#nukilnbuku #buku
Alhamdulillah bersama Generasi Al Fihri buku Madarijus Salikin sudah selesai dibaca, menambah daftar list buku yang harus diresensi. Bersama Gen Al Fihri juga, aku memulai membaca buku baru. Beberapa hari sebelum selesai baca, aku sudah berpikir buku apa yang akan kubaca selanjutnya? Sampai mataku, qadarullah, tertarik pada satu buku dengan cover pink di lemari kaca. Bukan buku milikku, punya kakak kayanya. Sirah Aisyah radiyallahu anha, yang ditulis oleh Sayyid Sulaiman An-Nadwi.
dokumentasi pribadi |
Aku mulai baca dari pengantar penerbit, prakata dari Ustadz Sa'id Al-A'zhami An-Nadawi, juga muqadimah dari pentahqiq. Jujur, baru pernah baca buku begini. Sebelumnya, mana paham aku arti tahqiq dan takhrij. Prakata dari Ustadz Sa'id Al-A'zhami An-Nadwi membuatku bukan cuma membaca sirah Aisyah, tapi juga diceritakan perjalanan bagaimana buku ini diterjemahkan ke dalam bahasa arab. Gatau kenapa, karena tahu behind the scene-nya jadi dapat hikmah juga, tentang indahnya islam, bagaimana niat terhitung pahala, dan Allah menghitung usaha dan proses, bukan cuma melihat hasil akhir.
Jadi aslinya, sirah Aisyah karya Sayyid Sulaiman An-Nadwi ini ditulis dalam bahasa urdu. Karena isinya yang bagus, ingin diterjemahkan dalam bahasa arab, bahasa persatuannya umat islam, bahasa yang Allah pilih untuk mempersatukan kita, sehingga kita bisa shalat satu shaff, membaca ayat quran. Meski jika diluar shalat, mungkin kita tidak bisa saling berkomunikasi karena perbedaan bahasa.
Jadi.. behind the scene-nya menceritakan niatan menterjemahkan, didelegasikan ke A, sudah dikerjakan setengah jalan, qadarullah tidak selesai karena satu dua hal, lalu didelegasikan lagi, sampai jadi deh buku ini. Bayangin deh, kalau kisahnya diluaskan lagi, bagaimana dari buku yang sudah berbahasa arab itu, diterjemahkan lagi ke beberapa bahasa, salah satunya bahasa indonesia, dan bukunya ada di tangan kita sekarang untuk dibaca. Ini kan, yang namanya berkah? Bagaimana Allah melipatgandakan nikmat. (':
***
Muhammad Rahmatullah Hafizh An-Nadwi selain mentahqiq dan mentakhrij buku ini, beliau juga menambahkan satu bagian dalam buku ini, pengenalan sekilas tentang penulis.

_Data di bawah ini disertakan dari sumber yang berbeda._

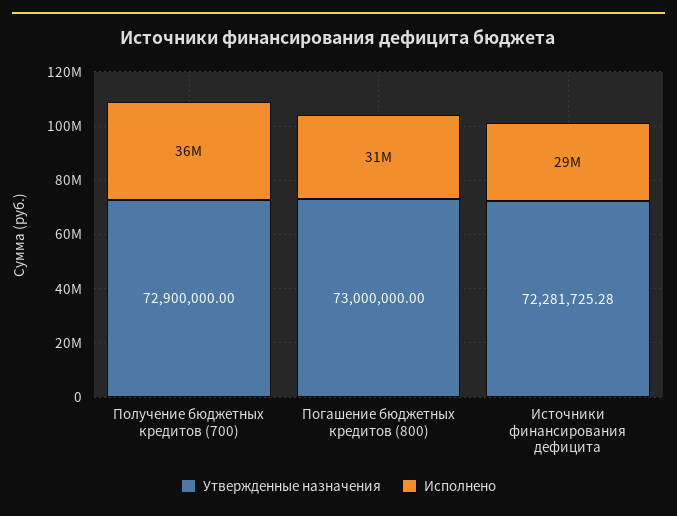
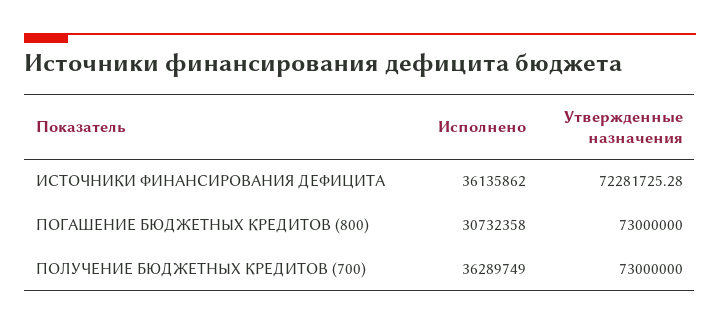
  {
    "Утвержденные назначения": {
-     "Получение бюджетных кредитов (700)": 72900000,
+     "Получение бюджетных кредитов (700)": 73000000,
      "Погашение бюджетных кредитов (800)": 73000000,
      "Источники финансирования дефицита": 72281725.28
    },
    "Исполнено": {
      "Получение бюджетных кредитов (700)": 36289749,
      "Погашение бюджетных кредитов (800)": 30732358,
-     "Источники финансирования дефицита": 29000000
+     "Источники финансирования дефицита": 36135862
    }
  }

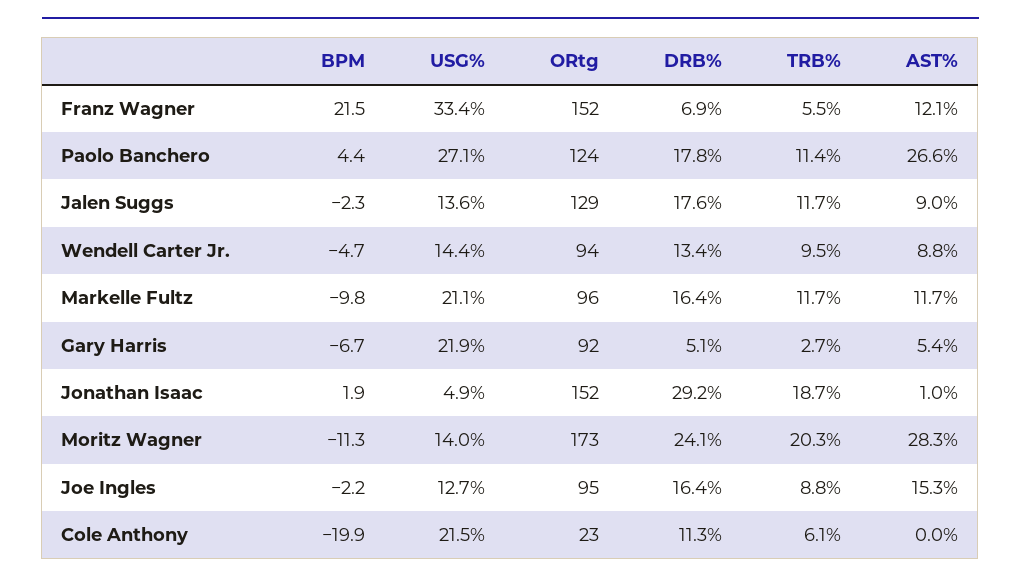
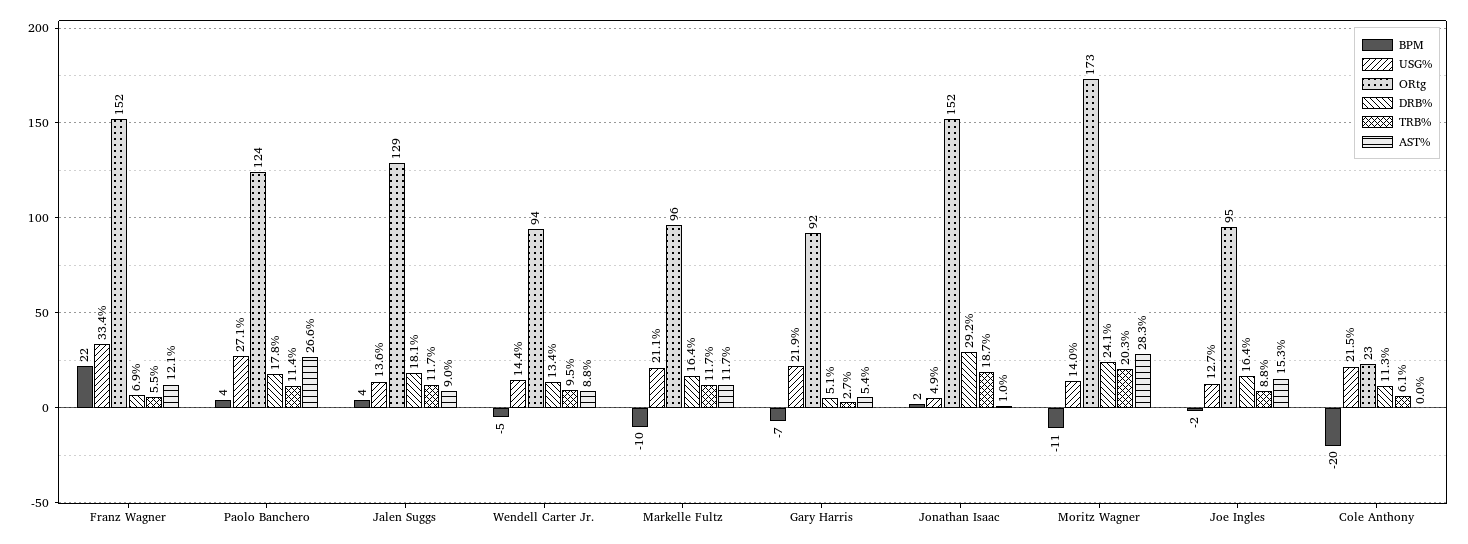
  {
    "BPM": {
      "Franz Wagner": 21.5,
      "Paolo Banchero": 4.4,
-     "Jalen Suggs": -2.3,
+     "Jalen Suggs": 4,
      "Wendell Carter Jr.": -4.7,
      "Markelle Fultz": -9.8,
      "Gary Harris": -6.7,
      "Jonathan Isaac": 1.9,
      "Moritz Wagner": -11.3,
      "Joe Ingles": -2.2,
      "Cole Anthony": -19.9
    },
    "USG%": {
      "Franz Wagner": 33.4,
      "Paolo Banchero": 27.1,
      "Jalen Suggs": 13.6,
      "Wendell Carter Jr.": 14.4,
      "Markelle Fultz": 21.1,
      "Gary Harris": 21.9,
      "Jonathan Isaac": 4.9,
      "Moritz Wagner": 14,
      "Joe Ingles": 12.7,
      "Cole Anthony": 21.5
    },
    "ORtg": {
      "Franz Wagner": 152,
      "Paolo Banchero": 124,
      "Jalen Suggs": 129,
      "Wendell Carter Jr.": 94,
      "Markelle Fultz": 96,
      "Gary Harris": 92,
      "Jonathan Isaac": 152,
      "Moritz Wagner": 173,
      "Joe Ingles": 95,
      "Cole Anthony": 23
    },
    "DRB%": {
      "Franz Wagner": 6.9,
      "Paolo Banchero": 17.8,
-     "Jalen Suggs": 17.6,
+     "Jalen Suggs": 18.1,
      "Wendell Carter Jr.": 13.4,
      "Markelle Fultz": 16.4,
      "Gary Harris": 5.1,
      "Jonathan Isaac": 29.2,
      "Moritz Wagner": 24.1,
      "Joe Ingles": 16.4,
      "Cole Anthony": 11.3
    },
    "TRB%": {
      "Franz Wagner": 5.5,
      "Paolo Banchero": 11.4,
      "Jalen Suggs": 11.7,
      "Wendell Carter Jr.": 9.5,
      "Markelle Fultz": 11.7,
      "Gary Harris": 2.7,
      "Jonathan Isaac": 18.7,
      "Moritz Wagner": 20.3,
      "Joe Ingles": 8.8,
      "Cole Anthony": 6.1
    },
    "AST%": {
      "Franz Wagner": 12.1,
      "Paolo Banchero": 26.6,
      "Jalen Suggs": 9,
      "Wendell Carter Jr.": 8.8,
      "Markelle Fultz": 11.7,
      "Gary Harris": 5.4,
      "Jonathan Isaac": 1,
      "Moritz Wagner": 28.3,
      "Joe Ingles": 15.3,
      "Cole Anthony": 0
    }
  }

Judulnya selayang pandang tentang kehidupan Al-Allamah Sulaiman An-Nadwi rahimahullah. Dari sinilah, saya memilih judul postingan kali ini hehe. Panjang ya alurnya? hehe.
Jadi di selayang pandang kehidupan penulis buku ini disebutkan prestasi-prestasinya, baik dari segi Al Qur'an, Hadits, Fiqh, Sejarah, dll. Nah.. dibagian sejarah ini, ada satu kalimat yang membekas dan membuatku tergerak untuk menukilnya, di edisi nukil buku kali ini.
Beliau (Sulaiman An-Nadwi) adalah rujukan para dosen dan peneliti sejarah di Inda. Mereka sering melakukan kunjungan dan korespondensi dengan beliau dan mereka sering memakai pendapat dan tahqiq beliau. Beliau sangat jujur dan amanah dalam menyampaikan sejarah. Jarang sekali beliau menggunakan ungkapan-ungkapan emosional dalam tulisan-tulisannya. Beliau menyarankan agar mewaspadai penggunaan ungkapan yang membangkitkan emosi dan memainkan perasaan.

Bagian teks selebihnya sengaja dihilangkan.